The biggest issue causing the workforce shortage is something that President Joe Biden wants to fix but which South Dakota’s Republican leaders have resisted—more affordable child care:
“The lack of reliable, affordable daycare is the number one issue that is affecting our workforce crunch right now,” Sioux Falls Mayor Paul TenHaken said.
In Sioux Falls alone, about 2,000 children of working parents do not have child-care spots available to them, and an estimated 4,000 parents in the city are not in the workforce but could be if they had day care available, according to a recent report by the Sioux Falls Child Care Collaborative.
…“This is our most important asset, this is our kids we’re taking about,” TenHaken said. “What’s that worth to a society to make sure we’re investing in ensuring these kids get the absolutely top-shelf care when not under their parents’ supervision? It says a lot about us as a society in how you invest in your kids and your youth, and it kind of tells you where your priorities are as a community and as a state” [Bart Pfankuch, “Child Care Crisis in S.D. Hurting Families, Employers and State Economy,” South Dakota News Watch, 2021.12.15].

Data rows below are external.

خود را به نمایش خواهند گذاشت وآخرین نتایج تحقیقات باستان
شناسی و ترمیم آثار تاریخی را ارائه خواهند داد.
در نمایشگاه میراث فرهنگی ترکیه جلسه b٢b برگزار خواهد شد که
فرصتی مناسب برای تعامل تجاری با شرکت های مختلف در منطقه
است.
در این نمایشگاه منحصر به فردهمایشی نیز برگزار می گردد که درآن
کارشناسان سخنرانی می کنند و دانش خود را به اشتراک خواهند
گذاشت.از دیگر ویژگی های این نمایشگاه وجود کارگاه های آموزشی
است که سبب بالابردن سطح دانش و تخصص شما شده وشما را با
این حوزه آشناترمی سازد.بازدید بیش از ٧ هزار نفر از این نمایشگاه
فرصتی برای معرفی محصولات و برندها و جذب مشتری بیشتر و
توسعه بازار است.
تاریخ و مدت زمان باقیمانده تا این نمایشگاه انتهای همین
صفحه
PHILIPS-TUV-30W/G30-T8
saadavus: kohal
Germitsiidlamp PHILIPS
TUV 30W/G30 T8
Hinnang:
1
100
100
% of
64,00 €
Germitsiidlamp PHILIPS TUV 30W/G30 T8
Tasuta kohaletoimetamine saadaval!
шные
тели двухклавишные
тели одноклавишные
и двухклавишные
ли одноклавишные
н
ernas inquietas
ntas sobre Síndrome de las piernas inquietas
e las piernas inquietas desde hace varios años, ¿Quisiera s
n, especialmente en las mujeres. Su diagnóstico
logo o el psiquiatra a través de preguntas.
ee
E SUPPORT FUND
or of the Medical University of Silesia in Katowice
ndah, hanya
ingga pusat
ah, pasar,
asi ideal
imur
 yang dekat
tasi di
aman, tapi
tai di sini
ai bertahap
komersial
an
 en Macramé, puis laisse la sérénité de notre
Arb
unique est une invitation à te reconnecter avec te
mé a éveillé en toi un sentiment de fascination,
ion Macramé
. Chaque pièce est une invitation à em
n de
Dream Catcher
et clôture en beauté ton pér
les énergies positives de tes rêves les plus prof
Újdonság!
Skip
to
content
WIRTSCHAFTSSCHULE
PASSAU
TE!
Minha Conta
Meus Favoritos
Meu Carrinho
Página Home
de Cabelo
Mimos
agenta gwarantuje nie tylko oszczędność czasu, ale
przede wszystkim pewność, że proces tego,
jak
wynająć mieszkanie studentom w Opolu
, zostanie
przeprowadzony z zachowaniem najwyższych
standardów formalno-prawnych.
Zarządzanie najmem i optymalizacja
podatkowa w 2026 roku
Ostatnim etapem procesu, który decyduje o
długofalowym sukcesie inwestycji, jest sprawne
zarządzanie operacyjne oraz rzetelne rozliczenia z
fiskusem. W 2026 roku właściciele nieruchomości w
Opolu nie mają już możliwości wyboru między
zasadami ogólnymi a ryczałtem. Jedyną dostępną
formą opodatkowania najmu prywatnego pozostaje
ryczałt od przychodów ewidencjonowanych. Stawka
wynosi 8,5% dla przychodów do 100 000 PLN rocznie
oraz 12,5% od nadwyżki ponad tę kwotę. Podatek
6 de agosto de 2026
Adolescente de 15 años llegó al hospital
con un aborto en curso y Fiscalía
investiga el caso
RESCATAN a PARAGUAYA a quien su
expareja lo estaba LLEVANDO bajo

Paul’s friends John Thune and Kristi Noem resisted President Biden’s efforts to include child care in his investments in vital national infrastructure, saying infrastructure dollars should only be used for their narrow, traditional conception of infrastructure. But now Noem is willing repurpose federal coronavirus relief funds to do things well outside any definition of pandemic relief, like spending $100 million to build the daycare centers TenHaken says we need:
Through the use of federal funds, the Department of Social Services will use $100 million to provide grants for startup and one-time costs for new daycare centers. This will allow high-quality child care facilities to open and expand around the state. And it will help existing registered facilities stay open.
We need to study the hurdles facing child care centers. We will provide resources to employers who want to open child care facilities for their employees. And we will fund scholarships to train skilled child care workers.
I know parents want the best for their children. But the answer isn’t government bureaucrats taking care of their kids. Let’s strengthen our existing daycare centers, help new providers enter the business, and put more talented child care professionals into the field [Gov. Kristi Noem, budget address, 2021.12.07].
Of course, as is the case with another hindrance to worker availability, affordable housing, the things South Dakota’s economy needs will only become more affordable if South Dakota pays better wages, and Noem’s one-time expenditure of federal money does nothing to ensure ongoing livable wages for either daycare providers or the parents whose need to work four jobs to afford groceries and health insurance requires them to put their kids in child care. But a comprehensive solution would require vision and courage, neither of which our Governor has. She can only see as far as her next bailout from the federal government.